The reason why the metaphor of fish and bear paws is used is because fish and bear paws are totems.
If you can’t get both fish and bear paws, choose the more delicious and expensive bear paws. If you cannot have both life and righteousness, choose the more important righteousness. Bear's paw is better than fish, so take bear's paw, and righteousness is more important than life, so take life.
If a person’s current position is taken as the origin, walking to the left is likened to a fish, and walking to the right is likened to a bear’s paw, then it is impossible for a person to walk 100 meters to the left at the same time. Go right or vice versa. In this case, as a complete human being, you cannot have both your fish and your cake and eat it too.
"What I Want to Be a Fish":
The article "What I Want to Be a Fish" uses the choice between fish and bear's paw as a metaphor for facing the choice between life and righteousness. Mencius would resolutely "sacrifice his life for righteousness". The "righteousness" in this and the "original heart" at the end of the article "this is called losing one's original intention" both refer to people's "heart of shame" (according to today's popular understanding, it can be understood as "heart of shame") .
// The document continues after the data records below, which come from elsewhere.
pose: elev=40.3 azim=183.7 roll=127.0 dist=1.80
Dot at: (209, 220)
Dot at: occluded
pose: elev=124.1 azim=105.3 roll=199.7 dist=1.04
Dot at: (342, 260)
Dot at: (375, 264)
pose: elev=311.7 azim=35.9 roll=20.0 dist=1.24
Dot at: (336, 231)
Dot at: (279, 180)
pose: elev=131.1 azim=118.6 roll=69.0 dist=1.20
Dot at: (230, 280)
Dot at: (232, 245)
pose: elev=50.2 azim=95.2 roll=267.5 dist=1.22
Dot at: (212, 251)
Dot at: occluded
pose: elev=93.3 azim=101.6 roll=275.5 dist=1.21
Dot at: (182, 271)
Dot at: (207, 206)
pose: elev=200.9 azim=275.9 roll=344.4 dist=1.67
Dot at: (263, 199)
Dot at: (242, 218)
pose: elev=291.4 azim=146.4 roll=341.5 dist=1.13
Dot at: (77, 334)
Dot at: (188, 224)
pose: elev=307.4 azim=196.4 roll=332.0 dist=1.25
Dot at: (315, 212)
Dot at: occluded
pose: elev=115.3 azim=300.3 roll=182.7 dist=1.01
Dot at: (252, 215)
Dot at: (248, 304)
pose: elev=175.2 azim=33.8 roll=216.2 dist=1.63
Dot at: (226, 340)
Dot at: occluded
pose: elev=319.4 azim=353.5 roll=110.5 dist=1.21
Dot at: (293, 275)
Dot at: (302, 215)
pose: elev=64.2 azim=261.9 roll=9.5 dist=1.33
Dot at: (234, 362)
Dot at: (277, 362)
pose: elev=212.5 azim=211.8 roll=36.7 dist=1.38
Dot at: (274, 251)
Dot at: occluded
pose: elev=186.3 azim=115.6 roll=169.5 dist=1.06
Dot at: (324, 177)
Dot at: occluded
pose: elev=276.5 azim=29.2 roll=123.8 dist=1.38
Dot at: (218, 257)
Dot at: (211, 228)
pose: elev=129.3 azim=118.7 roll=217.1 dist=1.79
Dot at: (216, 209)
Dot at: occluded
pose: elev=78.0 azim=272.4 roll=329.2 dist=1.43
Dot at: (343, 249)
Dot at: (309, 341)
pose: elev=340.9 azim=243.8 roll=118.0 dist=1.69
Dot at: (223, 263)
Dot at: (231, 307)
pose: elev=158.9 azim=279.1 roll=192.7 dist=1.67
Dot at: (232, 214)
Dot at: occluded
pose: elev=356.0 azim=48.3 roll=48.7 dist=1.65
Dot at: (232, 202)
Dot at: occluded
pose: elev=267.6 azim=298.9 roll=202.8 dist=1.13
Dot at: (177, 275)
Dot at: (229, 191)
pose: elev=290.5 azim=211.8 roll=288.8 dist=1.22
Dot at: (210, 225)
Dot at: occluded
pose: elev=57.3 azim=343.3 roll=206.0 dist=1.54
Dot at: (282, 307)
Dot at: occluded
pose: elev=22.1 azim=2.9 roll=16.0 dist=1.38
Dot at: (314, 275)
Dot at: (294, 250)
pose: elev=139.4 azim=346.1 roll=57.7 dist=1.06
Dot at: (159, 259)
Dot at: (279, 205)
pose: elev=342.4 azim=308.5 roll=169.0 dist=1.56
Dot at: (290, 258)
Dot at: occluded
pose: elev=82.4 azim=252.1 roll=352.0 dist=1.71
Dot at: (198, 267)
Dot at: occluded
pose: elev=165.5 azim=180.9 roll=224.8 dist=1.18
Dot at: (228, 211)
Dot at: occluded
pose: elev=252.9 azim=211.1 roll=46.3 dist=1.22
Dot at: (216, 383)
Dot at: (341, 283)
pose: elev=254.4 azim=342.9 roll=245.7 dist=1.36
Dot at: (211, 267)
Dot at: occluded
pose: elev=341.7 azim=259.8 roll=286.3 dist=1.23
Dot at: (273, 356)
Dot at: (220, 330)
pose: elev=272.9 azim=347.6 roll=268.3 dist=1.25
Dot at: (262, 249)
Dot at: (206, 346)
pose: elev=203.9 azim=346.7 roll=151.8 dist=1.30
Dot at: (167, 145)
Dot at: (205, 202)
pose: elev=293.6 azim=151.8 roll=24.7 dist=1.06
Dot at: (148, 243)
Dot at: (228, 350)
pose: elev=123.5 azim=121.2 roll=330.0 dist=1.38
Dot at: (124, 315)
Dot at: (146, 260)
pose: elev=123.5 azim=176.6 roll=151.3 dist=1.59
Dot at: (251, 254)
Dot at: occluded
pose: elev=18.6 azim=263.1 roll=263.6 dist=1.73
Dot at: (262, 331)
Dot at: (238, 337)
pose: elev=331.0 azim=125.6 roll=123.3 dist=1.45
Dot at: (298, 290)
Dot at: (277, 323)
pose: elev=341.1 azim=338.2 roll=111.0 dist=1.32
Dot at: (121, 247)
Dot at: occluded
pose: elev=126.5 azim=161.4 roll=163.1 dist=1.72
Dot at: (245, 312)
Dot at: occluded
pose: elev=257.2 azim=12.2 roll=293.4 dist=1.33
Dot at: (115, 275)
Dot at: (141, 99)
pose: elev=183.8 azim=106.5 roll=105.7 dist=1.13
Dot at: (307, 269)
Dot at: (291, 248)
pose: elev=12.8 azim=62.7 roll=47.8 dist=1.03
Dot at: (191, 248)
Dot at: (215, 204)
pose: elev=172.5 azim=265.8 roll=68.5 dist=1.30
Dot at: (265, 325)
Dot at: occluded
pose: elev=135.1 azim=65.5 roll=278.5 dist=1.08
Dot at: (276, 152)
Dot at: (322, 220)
Because only when people have a "heart of shame" can they distinguish what can be tolerated by the moral bottom line, what is not acceptable within the moral scope, and what is "what one wants more than life" , Only in this way can we not be seduced by the "beauty of the palace", "the support of wives and concubines" and "the poor people I know can get me", but like those who "do not eat the food they complain about", have an awe-inspiring "righteousness" in their hearts.